Future marketing learning

As for what marketing can take from today to regenerate its marketing plans in future, Davidson was confident of innovation in its marketing efforts.

“We have had a couple of strong years – we had 1.3 million members when I joined, we’re now up to 1.8 million,” she said. “And it’s really hard to challenge a campaign architecture that’s working. Behind the scenes before this crisis, we had been contemplating how we evolve and transition marketing.

“This has given us a nudge to re-evaluate and push our approach further. And we’re going to have to be smarter. If we’re going into a period that is going to trigger an economic downturn, it’ll challenge the way we market. We need to be really smart about how we spend members’ money. So we’ll be looking for ways to reach members more effectively.”

Davidson said she’s also well aware of where the brand sees value. “We have a market mix model we’ve been rolling out. One challenge we have is the current situation is different and you can’t really apply market mix in the current market. But we do know it’ll bounce back. And as social distancing is relaxed, I think it’ll bounce back faster than we thought,” she said.  
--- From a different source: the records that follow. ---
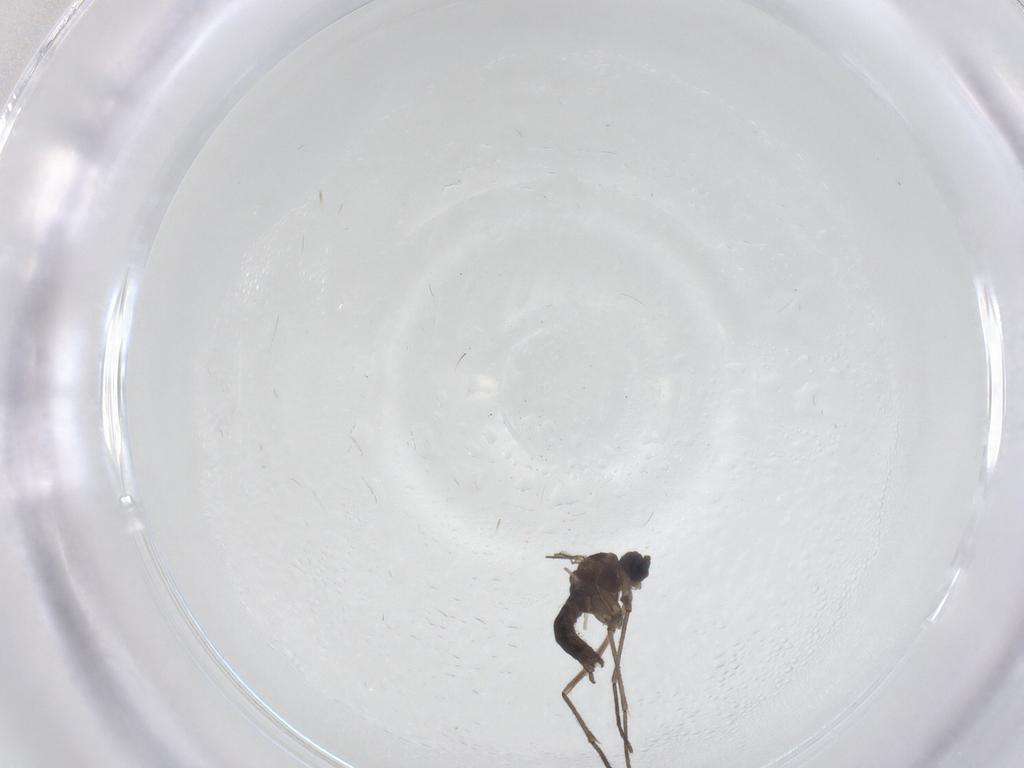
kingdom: Animalia
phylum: Arthropoda
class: Insecta
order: Diptera
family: Sciaridae
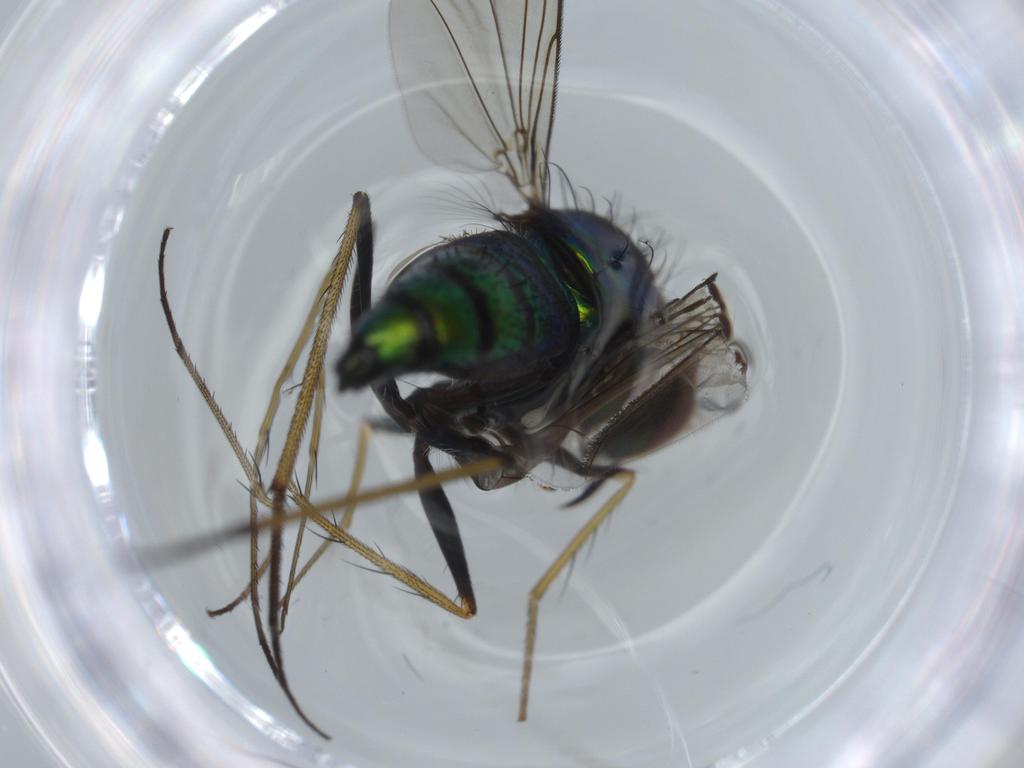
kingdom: Animalia
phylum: Arthropoda
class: Insecta
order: Diptera
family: Dolichopodidae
“How do we make sure we don’t make short-term decisions that will have a longer-term detrimental outcome is a question that’s key to what we need to do to evolve.”

Regardless of what this looks like, it’s in times like these brands such as RACQ are able to respond and deliver on brand purpose, Davidson said. She also saw further product and services innovation on the horizon.

“We had been in the midst of launching financial well-being, but as it’s something members need right now and a good way to support them, we’ve been running trials with staff to make sure it works so we can get it out there,” Davidson said by way of example.

“This crisis brought to the forefront things we have been doing and pushing for internally. In times like these, where they’re really needed, you can make strong progress and further drive member engagement. Businesses are willing to take a little more risk, which is a positive out of this crisis.”